## WHAT IS REQUIRED
Could you give these items again with every "ne consommez pas" changed to "n'achetez pas", keeping everything else as it is and leaving the pictures out?

━━━━━ EXCERPTED RECORDS ━━━━━

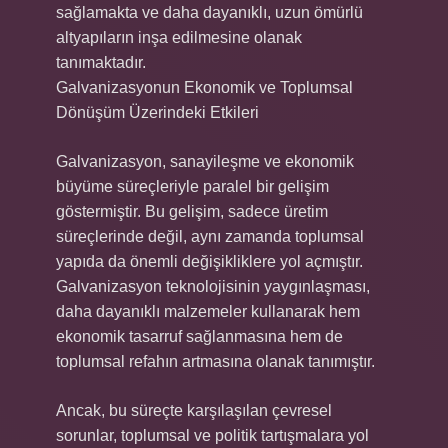
sağlamakta ve daha dayanıklı, uzun ömürlü
altyapıların inşa edilmesine olanak
tanımaktadır.
Galvanizasyonun Ekonomik ve Toplumsal
Dönüşüm Üzerindeki Etkileri
Galvanizasyon, sanayileşme ve ekonomik
büyüme süreçleriyle paralel bir gelişim
göstermiştir. Bu gelişim, sadece üretim
süreçlerinde değil, aynı zamanda toplumsal
yapıda da önemli değişikliklere yol açmıştır.
Galvanizasyon teknolojisinin yaygınlaşması,
daha dayanıklı malzemeler kullanarak hem
ekonomik tasarruf sağlanmasına hem de
toplumsal refahın artmasına olanak tanımıştır.
Ancak, bu süreçte karşılaşılan çevresel
sorunlar, toplumsal ve politik tartışmalara yol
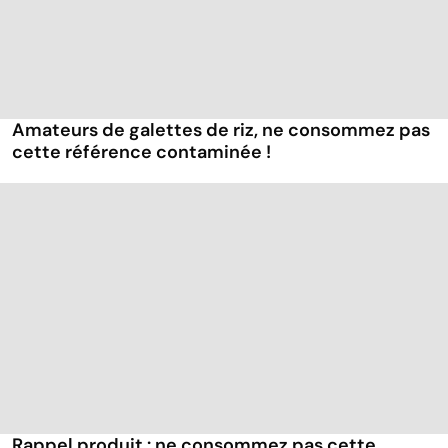
Amateurs de galettes de riz, ne consommez pas
cette référence contaminée !
Rappel produit : ne consommez pas cette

━━━━━

## ANSWER SECTION
sağlamakta ve daha dayanıklı, uzun ömürlü
altyapıların inşa edilmesine olanak
tanımaktadır.
Galvanizasyonun Ekonomik ve Toplumsal
Dönüşüm Üzerindeki Etkileri
Galvanizasyon, sanayileşme ve ekonomik
büyüme süreçleriyle paralel bir gelişim
göstermiştir. Bu gelişim, sadece üretim
süreçlerinde değil, aynı zamanda toplumsal
yapıda da önemli değişikliklere yol açmıştır.
Galvanizasyon teknolojisinin yaygınlaşması,
daha dayanıklı malzemeler kullanarak hem
ekonomik tasarruf sağlanmasına hem de
toplumsal refahın artmasına olanak tanımıştır.
Ancak, bu süreçte karşılaşılan çevresel
sorunlar, toplumsal ve politik tartışmalara yol
Amateurs de galettes de riz, n'achetez pas
cette référence contaminée !
Rappel produit : n'achetez pas cette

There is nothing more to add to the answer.